SECURITIES AND EXCHANGE COMMISSION

Washington, D.C.  20549

 

FORM 8-K

 

CURRENT REPORT

 

PURSUANT TO SECTION 13 OR 15(d) OF THE

SECURITIES EXCHANGE ACT OF 1934

 

DATE OF REPORT (DATE OF EARLIEST EVENT REPORTED): April 13, 2012

 

TGC INDUSTRIES, INC.

(Exact name of registrant as specified in its charter)

 

Texas

 

001-32472

 

74-2095844

(State of incorporation)

 

(Commission File No.)

 

(IRS Employer Identification No.)

 

101 E. Park Blvd., Suite 955

Plano, TX  75074

(Address of principal executive offices) (Zip Code)

 

Registrant’s telephone number, including area code:  (972) 881-1099

 

Check the appropriate box below if the Form 8-K filing is intended to simultaneously satisfy the filing obligation of the registrant under any of the following provisions (see General Instruction A.2. below):

 

o            Written communications pursuant to Rule 425 under the Securities Act (17 CFR 230.425)

 

o            Soliciting material pursuant to Rule 14a-12 under the Exchange Act (17 CFR 240.14a-12)

 

o            Pre-commencement communications pursuant to Rule 14d-2(b) under the Exchange Act (17 CFR 240.14d-2(b))

 

o            Pre-commencement communications pursuant to Rule 13e-4(c) under the Exchange Act (17 CFR 240.13e-4(c))

 

 

 



 

Item 5.02.                                        Departure of Directors and Certain Officers; Election of Directors; Appointment of Certain Officers; Compensatory Arrangements of Certain Officers.

 

On April 13, 2012, TGC Industries, Inc. (“TGC”) entered into an employment contract (the “Employment Contract”) with its President and Chief Executive Officer, Wayne A. Whitener.  The term of the Employment Contract is effective from March 1, 2012 to February 28, 2015, with the option to renew for successive one-year terms.  Under the Employment Contract, Mr. Whitener will receive: (1) a minimum base salary of $350,000 per year; and (2) an annual performance bonus of up to 100% of his annual base salary then in effect if approved by the Board of Directors.

TASK OBJECTIVE - Please list every rule number named in the checkbox provisions of the Form 8-K above, together with the act it falls under.

INFORMATION GIVEN -
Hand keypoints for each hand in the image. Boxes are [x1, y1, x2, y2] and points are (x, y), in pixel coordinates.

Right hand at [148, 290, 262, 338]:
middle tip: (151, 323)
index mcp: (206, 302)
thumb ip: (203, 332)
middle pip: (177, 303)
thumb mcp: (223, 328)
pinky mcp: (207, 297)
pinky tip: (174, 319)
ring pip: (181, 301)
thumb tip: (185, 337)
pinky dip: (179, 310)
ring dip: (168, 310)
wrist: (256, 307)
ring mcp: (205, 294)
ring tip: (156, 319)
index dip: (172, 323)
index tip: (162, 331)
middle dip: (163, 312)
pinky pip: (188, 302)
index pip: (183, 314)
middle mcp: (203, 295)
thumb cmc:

SOLUTION -
Rule 425 under the Securities Act
Rule 14a-12 under the Exchange Act
Rule 14d-2(b) under the Exchange Act
Rule 13e-4(c) under the Exchange Act